(提示文)
***
2被控訴人らは,原判決別紙物件目録記載の各物件を製造し,又は販売して
はならない。
3被控訴人らは,その占有に係る原判決別紙物件目録記載の各物件を廃棄せ
よ。
4被控訴人昭和シェル石油株式会社及び被控訴人日興産業株式会社は,控訴
人に対し,連帯して2億1000万円及びこれに対する平成15年10月2
4日から支払済みまで年5分の割合による金員を支払え。
5被控訴人らは,控訴人に対し,連帯して11億6760万円及び内金9億
1000万円に対する平成15年10月24日から,内金2億5760万円
に対する被控訴人昭和シェル石油株式会社については平成16年10月8日
から,被控訴人日興産業株式会社及び被控訴人エヌ・エスルブリカンツ株式
会社については同月2日から,各支払済みまで年5分の割合による金員を支
払え。
6訴訟費用は,第1,2審とも被控訴人らの負担とする。
7仮執行宣言
第2事案の概要
1事案の要旨
本件は,塑性加工用潤滑油剤に係る特許権を有する控訴人が,被控訴人ら
の原判決別紙物件目録記載の各製品(以下,これらを併せて「被告各製品」
という。)の製造販売が上記特許権を侵害するなどと主張して,被控訴人ら
に対し,被告各製品の製造販売等の差止め及び廃棄を求めるとともに,民法
703条に基づく実施料相当額の不当利得の返還及び特許権侵害の不法行為
に基づく損害賠償を求めた事案である。
***
(演習課題 A) 特許訴訟の判決文のうち、「6訴訟費用は,第1,2審とも被控訴人らの負担とする。」から「に基づく損害賠償を求めた事案である。」までを一字一句違えずに書き写してください。
(演習課題 B) 特許訴訟の判決文について、最後の文の次から文章を書き進めてください。
次に掲げる行は、この作業には一切関係しません。

(データ一覧)
***
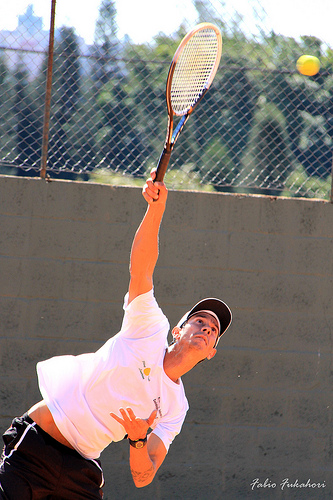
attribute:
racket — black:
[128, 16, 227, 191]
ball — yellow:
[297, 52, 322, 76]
***
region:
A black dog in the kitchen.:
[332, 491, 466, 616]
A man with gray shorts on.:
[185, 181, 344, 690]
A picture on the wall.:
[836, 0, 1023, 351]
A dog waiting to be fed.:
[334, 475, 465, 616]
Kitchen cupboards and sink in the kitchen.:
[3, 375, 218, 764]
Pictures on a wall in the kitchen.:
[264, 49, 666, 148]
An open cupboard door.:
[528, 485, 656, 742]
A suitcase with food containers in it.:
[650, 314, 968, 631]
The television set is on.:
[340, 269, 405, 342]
***
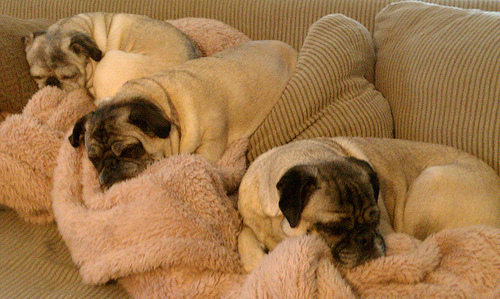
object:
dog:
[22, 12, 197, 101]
***
(解答 A)
6訴訟費用は,第1,2審とも被控訴人らの負担とする。
7仮執行宣言
第2事案の概要
1事案の要旨
本件は,塑性加工用潤滑油剤に係る特許権を有する控訴人が,被控訴人ら
の原判決別紙物件目録記載の各製品(以下,これらを併せて「被告各製品」
という。)の製造販売が上記特許権を侵害するなどと主張して,被控訴人ら
に対し,被告各製品の製造販売等の差止め及び廃棄を求めるとともに,民法
703条に基づく実施料相当額の不当利得の返還及び特許権侵害の不法行為
に基づく損害賠償を求めた事案である。

(解答 B)
原審は,控訴人の特許は,特許法29条2項に違反する無効理由(同法1
23条1項2号)があり,特許無効審判により無効にされるべきものである
から,控訴人は,同法104条の3第1項の規定により,被控訴人らに対
し,上記特許権を行使することができないとして,控訴人の請求をいずれも
棄却したため,控訴人は,これを不服として控訴を提起した。
なお,本件訴訟が原審係属中に,控訴人の特許に対し被控訴人らから特許
無効審判請求がされ,特許庁がこれを無効とする審決をしたことから,控訴
人が被控訴人らを被告として同審決の取消しを求める訴訟(平成17年(行
ケ)第10855号)を当庁に提起したため,本件訴訟と上記審決取消訴訟
は,並行的に審理が進められてきた。
2当事者間に争いのない事実,争点及びこれに関する当事者の主張
次のとおり訂正付加するほか,原判決の「事実及び理由」欄の第2の1な
いし3(原判決3頁7行目∼60頁2行目)に記載のとおりであるから,こ
れを引用する。
なお,以下においては,原判決の略語表示は,当審においてもそのまま用
いる。
(1)原判決の訂正
ア原判決7頁14行目を「(2)特許法104条の3第1項による本件特
許権の行使の制限の成否」と改める。
イ原判決30頁14行目末尾に「したがって,控訴人は,特許法104
条の3第1項の規定により,被控訴人らに対し,本件特許権を行使する
ことができない。」を加える。
ウ原判決51頁17行目の「第2回弁論準備手続期日」を「第1回弁論
準備手続期日」と改める。
(2)当審における控訴人の主張(争点(2)ウ関係)
本件発明は,以下のとおりの理由により,進歩性を有する。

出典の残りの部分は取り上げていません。